Task details. In the text on preterm infants, what share of births worldwide are preterm?

------ Text block

Advanced neuroimaging and its role in predicting neurodevelopmental outcomes in very preterm infants
Introduction
Every year in the United States, more than 100,000 babies are born very preterm (at ≤32 weeks gestational age). Up to 35% of these infants develop cognitive, behavioral, and/or psychological abnormalities and 10% develop cerebral palsy (CP), thereby increasing their risk for poor educational, health, and social outcomes.1, 2, 3 The continuing high incidence of preterm births in the United States and worldwide—1 out of every 9 births4—coupled with improving survival rates that exceed 90% in developed countries is contributing to an increased prevalence of survivors with such neurodevelopmental impairments (NDI).5, 6 The societal economic impact of lifetime care for persons born with CP and cognitive deficits in the United States is estimated to be $15 billion and $64 billion annually, respectively.7
Children with CP typically do not receive a clinical diagnosis until 2 years of age. Cognitive deficits and behavioral/psychological abnormalities cannot be reliably diagnosed until 3–5 years of age.8, 9, 10 Yet, in the first 3 years after birth, the brain undergoes dramatic growth, and trillions of synaptic connections are laid down.11 These sensitive early years are critical for neuroplasticity.12 Early diagnosis of developmental disabilities using traditional means is however unlikely because neurologic function is still very immature at birth. Development of imaging prognostic biomarkers at birth could fill this critical need for early diagnosis. Such an advance would facilitate targeted delivery of evidence-based infant stimulation programs or new neuroprotective interventions13, 14, 15 after neonatal intensive care unit (NICU) discharge to preserve brain development and/or promote neuroplasticity. Prognostic biomarkers could also be developed into surrogate endpoints of NDI at term-equivalent age (TEA) for more efficient testing of neuroprotective clinical trials during the initial neonatal intensive care stay.

------------
------ Extracted data

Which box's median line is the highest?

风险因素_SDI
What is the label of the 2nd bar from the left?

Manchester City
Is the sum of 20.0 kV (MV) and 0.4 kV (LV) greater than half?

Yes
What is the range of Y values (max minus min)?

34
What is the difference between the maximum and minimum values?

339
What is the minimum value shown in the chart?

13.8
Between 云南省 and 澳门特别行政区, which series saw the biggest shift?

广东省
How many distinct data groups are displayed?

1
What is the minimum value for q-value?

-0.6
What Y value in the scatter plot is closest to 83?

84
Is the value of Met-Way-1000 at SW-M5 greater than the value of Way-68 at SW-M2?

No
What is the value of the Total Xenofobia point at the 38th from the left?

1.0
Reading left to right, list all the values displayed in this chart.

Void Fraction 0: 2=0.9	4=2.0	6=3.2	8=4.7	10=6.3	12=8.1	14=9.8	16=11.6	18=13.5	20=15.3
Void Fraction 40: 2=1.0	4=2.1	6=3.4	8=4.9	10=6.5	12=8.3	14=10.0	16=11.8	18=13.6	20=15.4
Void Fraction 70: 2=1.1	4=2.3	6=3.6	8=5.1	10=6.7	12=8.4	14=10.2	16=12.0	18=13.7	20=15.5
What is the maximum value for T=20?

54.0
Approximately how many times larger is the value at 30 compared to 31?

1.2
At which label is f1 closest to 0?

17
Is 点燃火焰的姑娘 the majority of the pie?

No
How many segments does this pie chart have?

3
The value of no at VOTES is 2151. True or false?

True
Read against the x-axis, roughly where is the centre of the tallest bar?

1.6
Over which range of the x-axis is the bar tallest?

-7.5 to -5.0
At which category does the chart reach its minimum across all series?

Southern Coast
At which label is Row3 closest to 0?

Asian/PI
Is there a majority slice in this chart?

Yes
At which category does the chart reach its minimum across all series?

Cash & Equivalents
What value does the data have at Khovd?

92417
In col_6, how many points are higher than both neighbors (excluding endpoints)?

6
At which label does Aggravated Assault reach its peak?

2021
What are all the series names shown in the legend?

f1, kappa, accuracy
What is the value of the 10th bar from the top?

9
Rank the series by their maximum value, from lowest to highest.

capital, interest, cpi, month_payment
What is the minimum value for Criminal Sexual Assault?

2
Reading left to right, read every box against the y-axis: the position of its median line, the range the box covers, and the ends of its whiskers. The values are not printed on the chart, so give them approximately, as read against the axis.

------------

Completed exercise. 1 out of every 9 births.